§ Your task
Within the records below, reproduce without change the lines from the line that has "left hip: (119, 1272)" through the line that has "left elbow: (307, 735)", and only those.

○ ○ ○

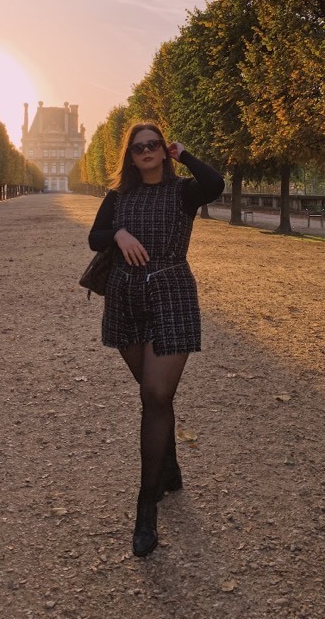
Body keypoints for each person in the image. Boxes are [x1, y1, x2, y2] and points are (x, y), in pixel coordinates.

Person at [88, 122, 224, 557]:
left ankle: (146, 508)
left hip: (171, 294)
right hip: (126, 298)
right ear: (130, 156)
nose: (146, 151)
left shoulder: (184, 192)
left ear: (162, 152)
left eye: (153, 146)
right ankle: (170, 467)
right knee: (156, 399)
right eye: (138, 147)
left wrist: (185, 153)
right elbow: (95, 237)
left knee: (154, 391)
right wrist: (119, 233)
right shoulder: (118, 197)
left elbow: (216, 183)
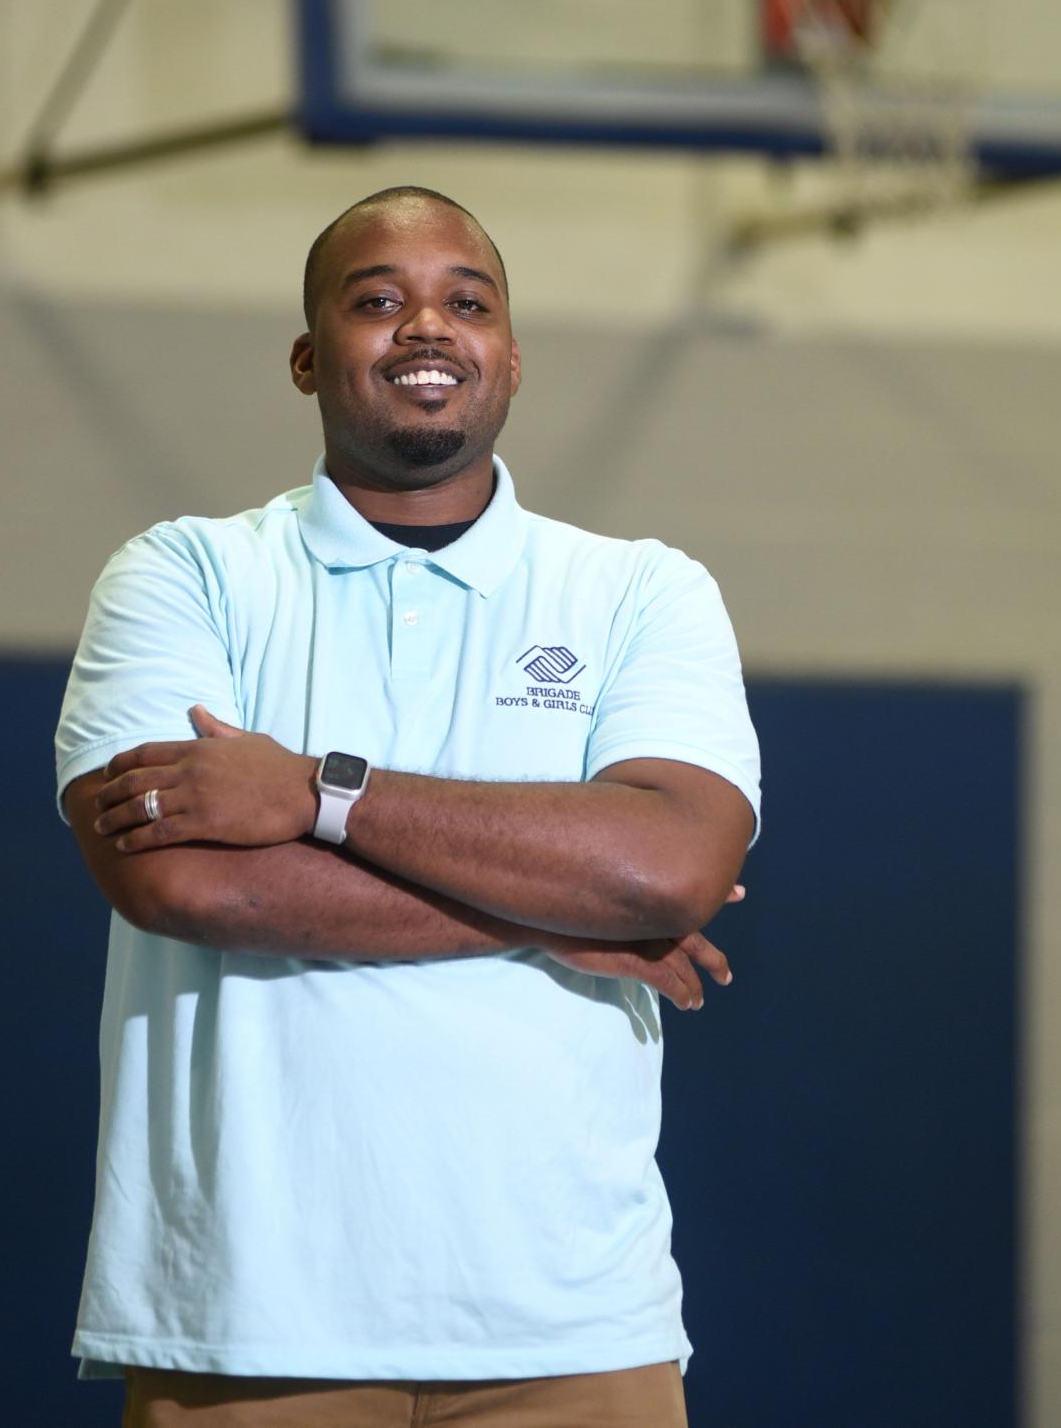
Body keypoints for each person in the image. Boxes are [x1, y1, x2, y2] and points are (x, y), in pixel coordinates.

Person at [57, 185, 760, 1428]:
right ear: (307, 356)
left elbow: (665, 871)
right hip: (244, 1324)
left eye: (466, 302)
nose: (425, 326)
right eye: (377, 299)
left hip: (576, 1323)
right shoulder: (185, 573)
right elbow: (186, 884)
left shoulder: (642, 591)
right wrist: (551, 913)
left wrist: (317, 792)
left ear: (511, 359)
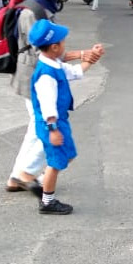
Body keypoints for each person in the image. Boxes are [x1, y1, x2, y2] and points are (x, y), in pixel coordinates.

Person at [5, 0, 104, 195]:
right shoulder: (32, 12)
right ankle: (24, 174)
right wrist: (81, 55)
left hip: (35, 75)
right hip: (34, 78)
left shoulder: (43, 6)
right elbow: (45, 53)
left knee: (35, 130)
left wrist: (82, 58)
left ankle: (17, 176)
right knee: (44, 129)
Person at [28, 19, 96, 215]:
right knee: (56, 162)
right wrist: (53, 130)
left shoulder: (54, 63)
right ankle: (47, 202)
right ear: (55, 47)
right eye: (63, 42)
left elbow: (74, 72)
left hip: (59, 122)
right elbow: (48, 105)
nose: (66, 46)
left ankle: (41, 181)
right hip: (52, 124)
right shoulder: (46, 75)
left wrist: (91, 60)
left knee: (67, 155)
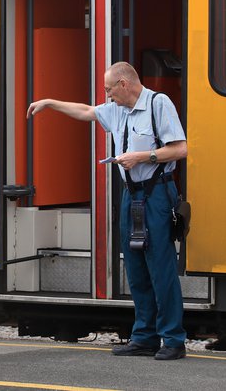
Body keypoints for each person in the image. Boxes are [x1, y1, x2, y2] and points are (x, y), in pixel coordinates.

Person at [27, 61, 187, 360]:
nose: (107, 96)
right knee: (136, 268)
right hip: (131, 196)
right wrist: (50, 103)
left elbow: (179, 149)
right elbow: (87, 111)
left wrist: (142, 156)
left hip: (157, 195)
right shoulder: (117, 110)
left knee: (161, 268)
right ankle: (144, 337)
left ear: (124, 84)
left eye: (109, 89)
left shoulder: (158, 103)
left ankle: (174, 340)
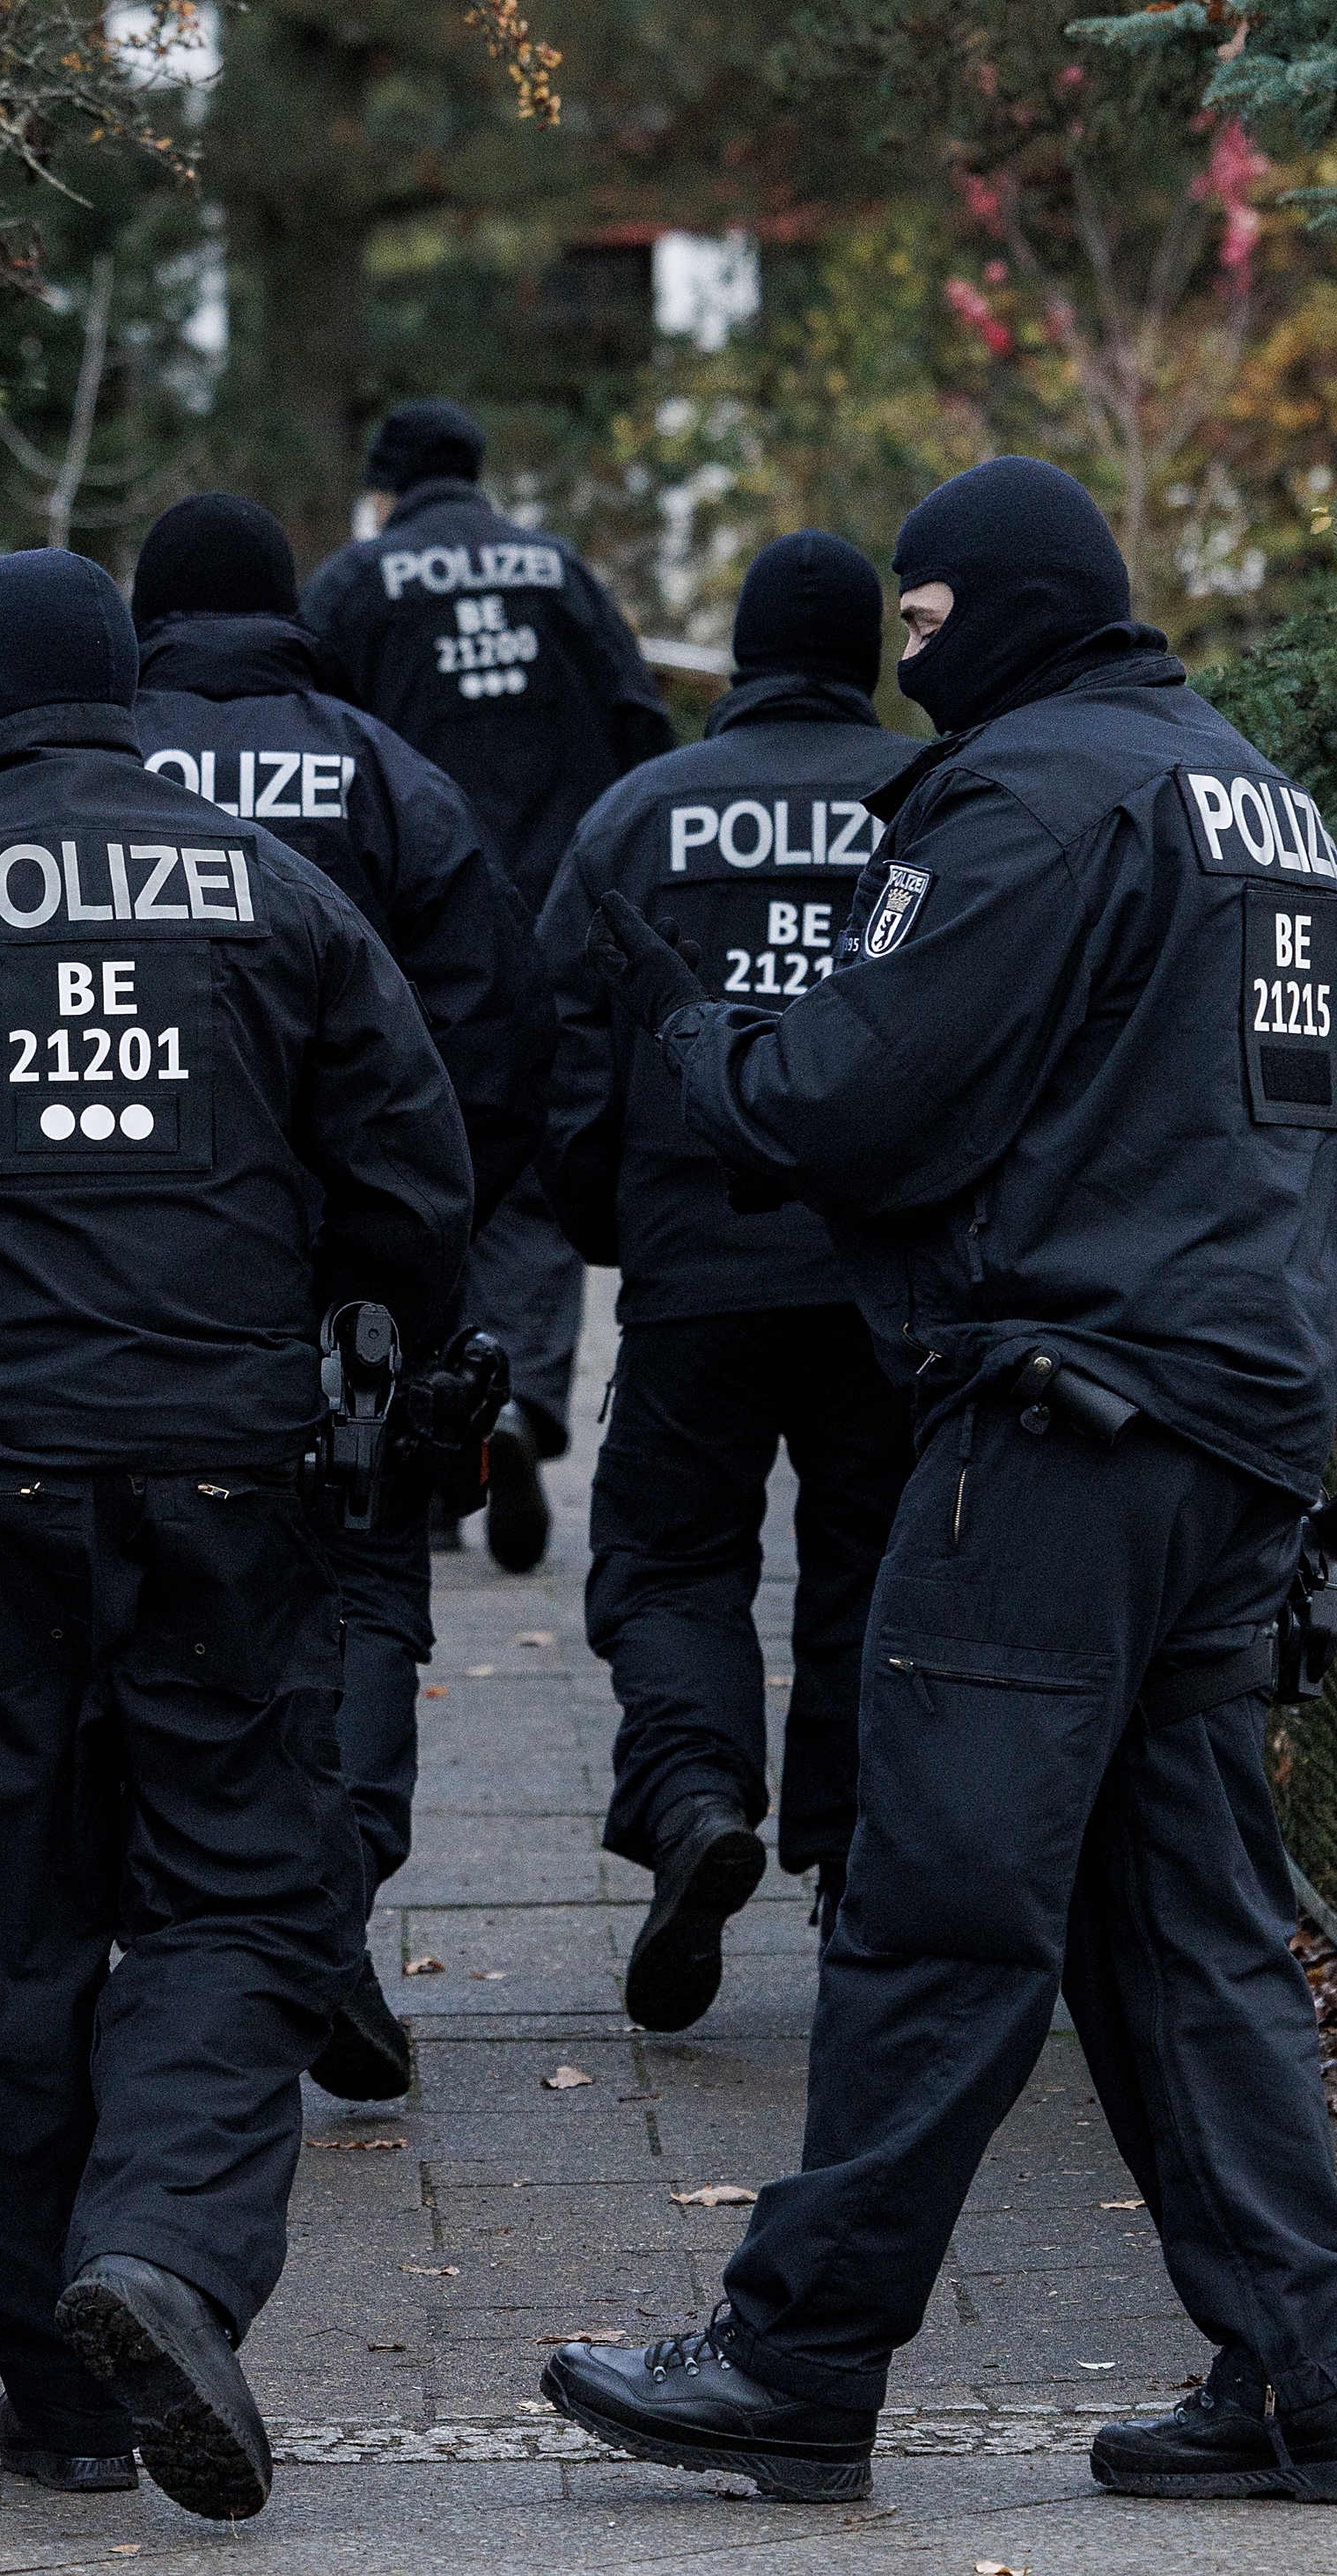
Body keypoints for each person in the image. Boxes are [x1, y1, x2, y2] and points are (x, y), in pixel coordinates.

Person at [541, 459, 1337, 2506]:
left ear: (1011, 603)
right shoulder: (1261, 802)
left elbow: (854, 1093)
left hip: (1057, 1433)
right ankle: (1318, 2374)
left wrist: (702, 1042)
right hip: (1235, 1429)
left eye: (927, 626)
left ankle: (796, 2358)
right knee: (1183, 1927)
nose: (913, 662)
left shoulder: (1030, 797)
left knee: (940, 1906)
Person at [0, 549, 480, 2521]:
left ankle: (58, 2385)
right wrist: (341, 1356)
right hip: (238, 1482)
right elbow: (416, 1182)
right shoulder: (276, 892)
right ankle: (168, 2257)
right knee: (237, 1895)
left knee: (11, 1917)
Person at [125, 489, 548, 2103]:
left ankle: (205, 1927)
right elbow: (495, 1031)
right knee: (366, 1581)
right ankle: (323, 1900)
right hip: (350, 1275)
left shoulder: (79, 778)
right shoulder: (385, 775)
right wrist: (431, 1234)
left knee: (155, 1598)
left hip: (119, 1272)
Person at [533, 532, 920, 2034]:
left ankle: (697, 1793)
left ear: (746, 655)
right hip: (881, 1266)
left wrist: (611, 1215)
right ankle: (855, 1865)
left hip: (697, 1265)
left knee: (672, 1557)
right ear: (872, 654)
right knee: (871, 1565)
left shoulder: (639, 816)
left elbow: (568, 1042)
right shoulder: (928, 802)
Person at [302, 400, 672, 1571]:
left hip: (405, 926)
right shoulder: (558, 573)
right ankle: (509, 1395)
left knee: (405, 1163)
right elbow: (640, 728)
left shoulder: (358, 584)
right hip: (551, 916)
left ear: (385, 488)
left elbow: (307, 735)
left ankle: (418, 1419)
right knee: (530, 1166)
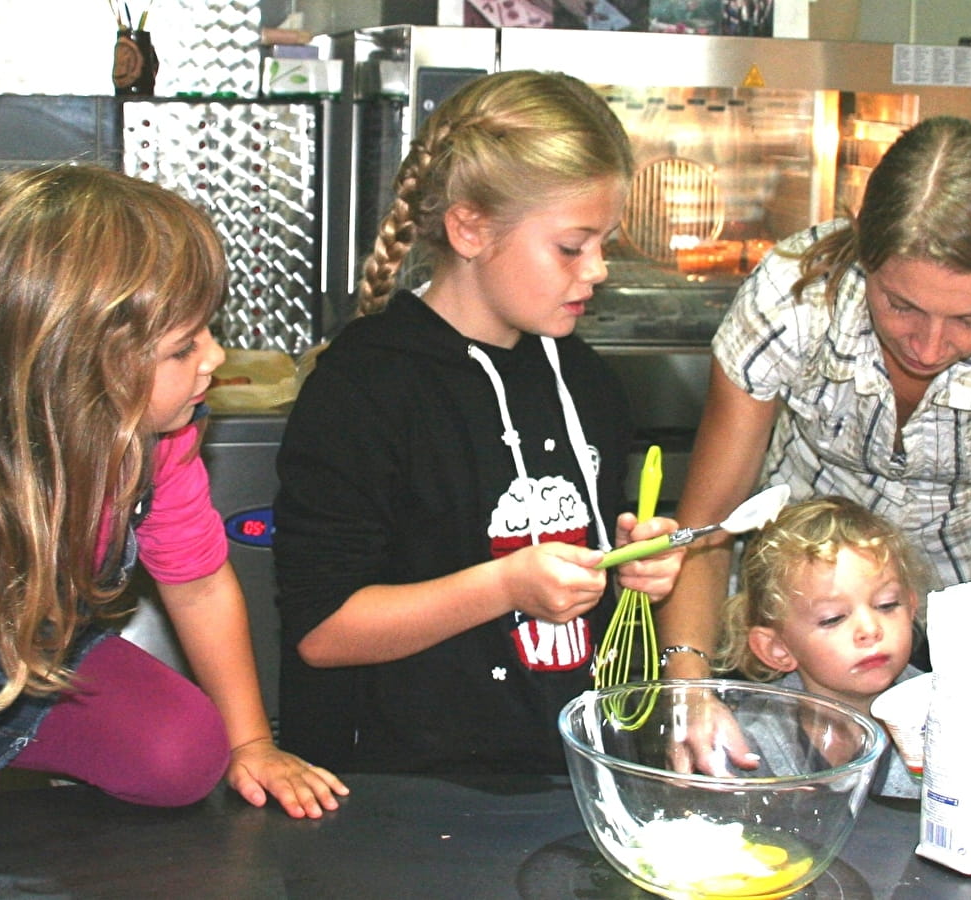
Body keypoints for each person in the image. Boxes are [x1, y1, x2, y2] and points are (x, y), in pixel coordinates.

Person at [272, 70, 683, 776]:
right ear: (468, 228)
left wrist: (631, 561)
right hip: (396, 790)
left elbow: (589, 553)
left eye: (603, 243)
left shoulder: (583, 379)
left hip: (565, 767)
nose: (599, 271)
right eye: (571, 246)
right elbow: (321, 631)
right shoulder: (364, 387)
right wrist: (503, 586)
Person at [0, 165, 346, 816]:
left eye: (208, 329)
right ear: (79, 366)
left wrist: (252, 742)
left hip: (39, 661)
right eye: (182, 348)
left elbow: (198, 584)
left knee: (185, 753)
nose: (214, 359)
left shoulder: (157, 437)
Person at [655, 115, 971, 689]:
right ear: (863, 252)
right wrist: (690, 687)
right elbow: (708, 525)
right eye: (901, 305)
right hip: (805, 628)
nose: (928, 346)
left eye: (970, 320)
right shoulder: (794, 297)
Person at [715, 497, 929, 797]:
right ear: (778, 648)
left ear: (911, 608)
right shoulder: (747, 746)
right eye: (833, 619)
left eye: (887, 605)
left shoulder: (950, 717)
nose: (869, 630)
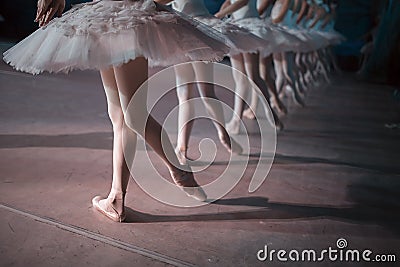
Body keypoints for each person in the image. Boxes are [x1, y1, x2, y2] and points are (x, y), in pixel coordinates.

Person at [4, 0, 232, 222]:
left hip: (123, 18)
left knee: (132, 113)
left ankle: (178, 171)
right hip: (109, 17)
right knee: (119, 115)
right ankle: (117, 197)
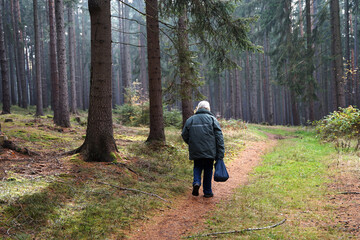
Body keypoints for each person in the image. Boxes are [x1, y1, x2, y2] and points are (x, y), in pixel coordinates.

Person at [181, 101, 225, 198]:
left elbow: (184, 134)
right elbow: (219, 137)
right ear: (208, 108)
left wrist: (192, 143)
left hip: (196, 150)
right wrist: (220, 153)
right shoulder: (212, 119)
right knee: (208, 169)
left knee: (197, 166)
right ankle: (207, 192)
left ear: (198, 108)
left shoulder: (191, 120)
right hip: (210, 151)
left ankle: (196, 182)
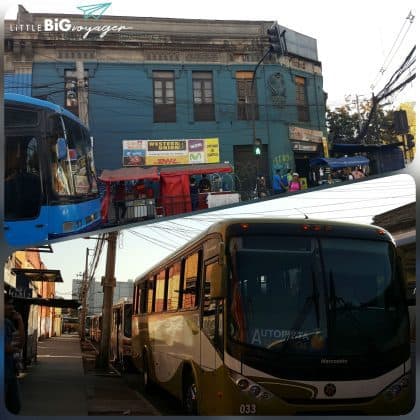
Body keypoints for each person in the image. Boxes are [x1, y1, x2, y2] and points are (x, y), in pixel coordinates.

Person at [4, 295, 24, 414]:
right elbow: (6, 348)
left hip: (10, 373)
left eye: (12, 304)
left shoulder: (7, 323)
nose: (11, 307)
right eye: (7, 304)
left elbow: (20, 344)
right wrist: (14, 348)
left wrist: (20, 320)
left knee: (14, 407)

○ ○ ○

§ Task response
left hip: (119, 1272)
Person at [533, 532, 920, 2034]:
left ankle: (697, 1793)
left ear: (746, 655)
right hip: (881, 1266)
left wrist: (611, 1215)
right ankle: (855, 1865)
left hip: (697, 1265)
left knee: (672, 1557)
right ear: (872, 654)
right knee: (871, 1565)
left shoulder: (639, 816)
left elbow: (568, 1042)
right shoulder: (928, 802)
Person at [302, 400, 672, 1571]:
left hip: (405, 926)
right shoulder: (558, 573)
right ankle: (509, 1395)
left knee: (405, 1163)
right elbow: (640, 728)
left shoulder: (358, 584)
right hip: (551, 916)
left ear: (385, 488)
left elbow: (307, 735)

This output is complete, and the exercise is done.